Creating a VSS Pull Request - COVESA/vehicle_signal_specification GitHub Wiki
This is a tutorial on how to create a VSS Pull Request to introduce two new signals. It is based on current master as of 2024-08-07 (planned 5.0), if using an older VSS version there would be minor changes. Examples are based on a Debian VM. Note that this is just an example, there are other ways to do it as well.
Create a fork of VSS
You must have a github account. Either create a personal fork or a fork using some other github organization where you have sufficient access. In this tutorial we use https://github.com/erikbosch/vehicle_signal_specification as an example of a private fork
Clone it and add official repo as upstream
erik@debian6:/tmp$ git clone https://github.com/erikbosch/vehicle_signal_specification
Cloning into 'vehicle_signal_specification'...
...
To be able to easily rebase on updates you may want to add official repo as another remote.
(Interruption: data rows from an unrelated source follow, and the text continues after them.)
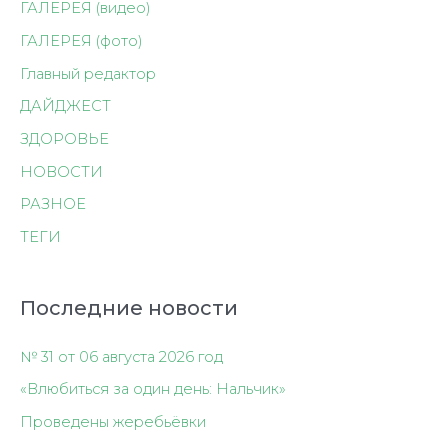
ГАЛЕРЕЯ (видео)
ГАЛЕРЕЯ (фото)
Главный редактор
ДАЙДЖЕСТ
ЗДОРОВЬЕ
НОВОСТИ
РАЗНОЕ
ТЕГИ
Последние новости
№ 31 от 06 августа 2026 год
«Влюбиться за один день: Нальчик»
Проведены жеребьёвки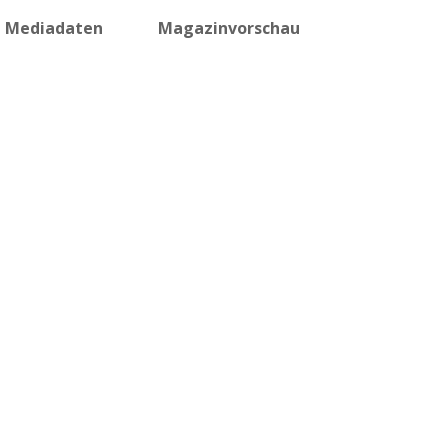
Mediadaten
Magazinvorschau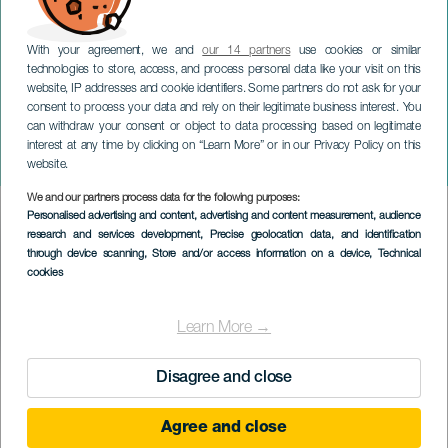
With your agreement, we and
our 14 partners
use cookies or similar
technologies to store, access, and process personal data like your visit on this
website, IP addresses and cookie identifiers. Some partners do not ask for your
consent to process your data and rely on their legitimate business interest. You
TENERIFE
can withdraw your consent or object to data processing based on legitimate
Romería de la Virgen del
interest at any time by clicking on “Learn More” or in our Privacy Policy on this
Buen Viaje
website.
We and our partners process data for the following purposes:
Imagen
Personalised advertising and content, advertising and content measurement, audience
Listado
research and services development
, Precise geolocation data, and identification
through device scanning
, Store and/or access information on a device
, Technical
cookies
Learn More →
Disagree and close
EVENEMANGET HÅLLS
Agree and close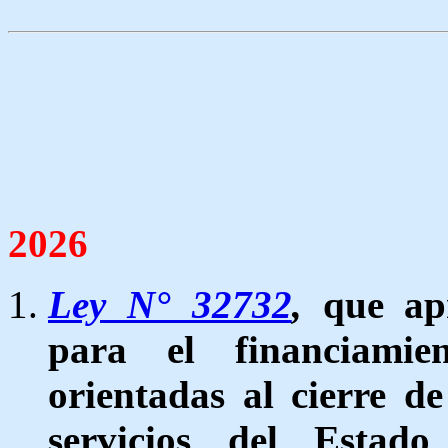
2026
Ley N° 32732
,
que ap
para el financiamie
orientadas al cierre d
servicios del Estado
This is not strictly necessary, as you can sync master
branch on your fork with latest changes in the web UI as well
erik@debian6:/tmp$ cd vehicle_signal_specification/
erik@debian6:/tmp/vehicle_signal_specification$ git remote add upstream https://github.com/COVESA/vehicle_signal_specification
erik@debian6:/tmp/vehicle_signal_specification$ git fetch upstream
remote: Enumerating objects: 12174, done.
...
erik@debian6:/tmp/vehicle_signal_specification$
Create a branch to work on
Example below if you intend to update the master branch of you fork in the Web UI. If using a ùpstreamremote you could also create the branch from
upstream/master`
erik@debian6:/tmp/vehicle_signal_specification$ git checkout -b erik_mywork origin/master
branch 'erik_mywork' set up to track 'origin/master'.
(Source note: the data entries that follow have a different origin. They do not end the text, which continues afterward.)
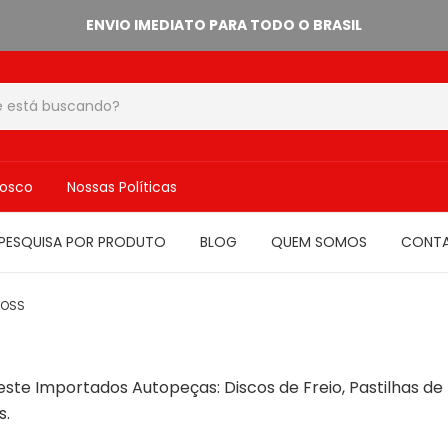
ENVIO IMEDIATO PARA TODO O BRASIL
nosco
Nossas Políticas
PESQUISA POR PRODUTO
BLOG
QUEM SOMOS
CONT
ROSS
este Importados Autopeças: Discos de Freio, Pastilhas de 
s.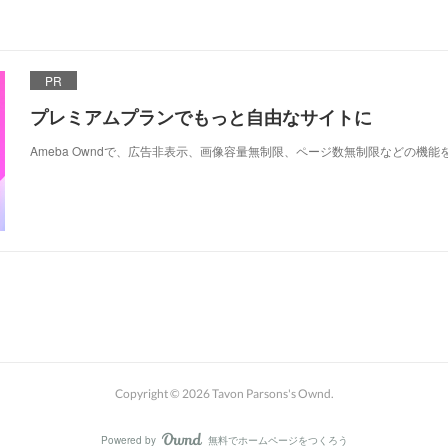
PR
プレミアムプランでもっと自由なサイトに
Ameba Owndで、広告非表示、画像容量無制限、ページ数無制限などの機能
Copyright ©
2026
Tavon Parsons's Ownd
.
Powered by
無料でホームページをつくろう
AmebaOwnd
Switched to a new branch 'erik_mywork'
Do your changes
For new signals identify a good location for them and do the changes in your favorite editor
Pre-commit
To avoid erros in continuous integration you may want to install pre-commit to check line endings and similar before commit
pip install pre-commit
pre-commit install
Test it
Install tooling with pypi (right now --pre
is needed) and run some of the tools. Possibly take help of the Makefile
erik@debian6:/tmp/vehicle_signal_specification$ pip install --pre vss-tools
...
erik@debian6:/tmp/vehicle_signal_specification$ make csv
vspec export csv -u ./spec/units.yaml --strict -s ./spec/VehicleSignalSpecification.vspec -o vss_rel_$(cat VERSION).csv
[09:26:02] INFO Added 30 quantities from /tmp/vehicle_signal_specification/spec/quantities.yaml __init__.py:895
INFO Added 63 units from spec/units.yaml __init__.py:930
INFO Loading vspec from spec/VehicleSignalSpecification.vspec... utils.py:89
[09:26:03] INFO Check type usage __init__.py:117
INFO Generating CSV output... vss2csv.py:134
erik@debian6:/tmp/vehicle_signal_specification$
Alternative install of vspec
Do git submodule update --init
and then in vss-tools build from source
Add, commit and push
Something like
git status
git add .
git commit -s
git push origin erik_mywork
Create PR in WebUI
Verify that the changes you want is included, create a PR. You can select "Draft" first until you have verified that everything builds as expected
Wait for checks
Fix errors, and push again. For some errors you must modify the existing PR (git commit --amend
) and force push.
git push -f origin erik_mywork
If everything works you should get no errors
[!NOTE] As new committer Continuous Integration may not run automatically, a VSS maintainer must trigger the build. As a work-around for testing you may run actions manually in your own fork or create a dummy PR in your own fork. For this you may need to enable actions for your fork.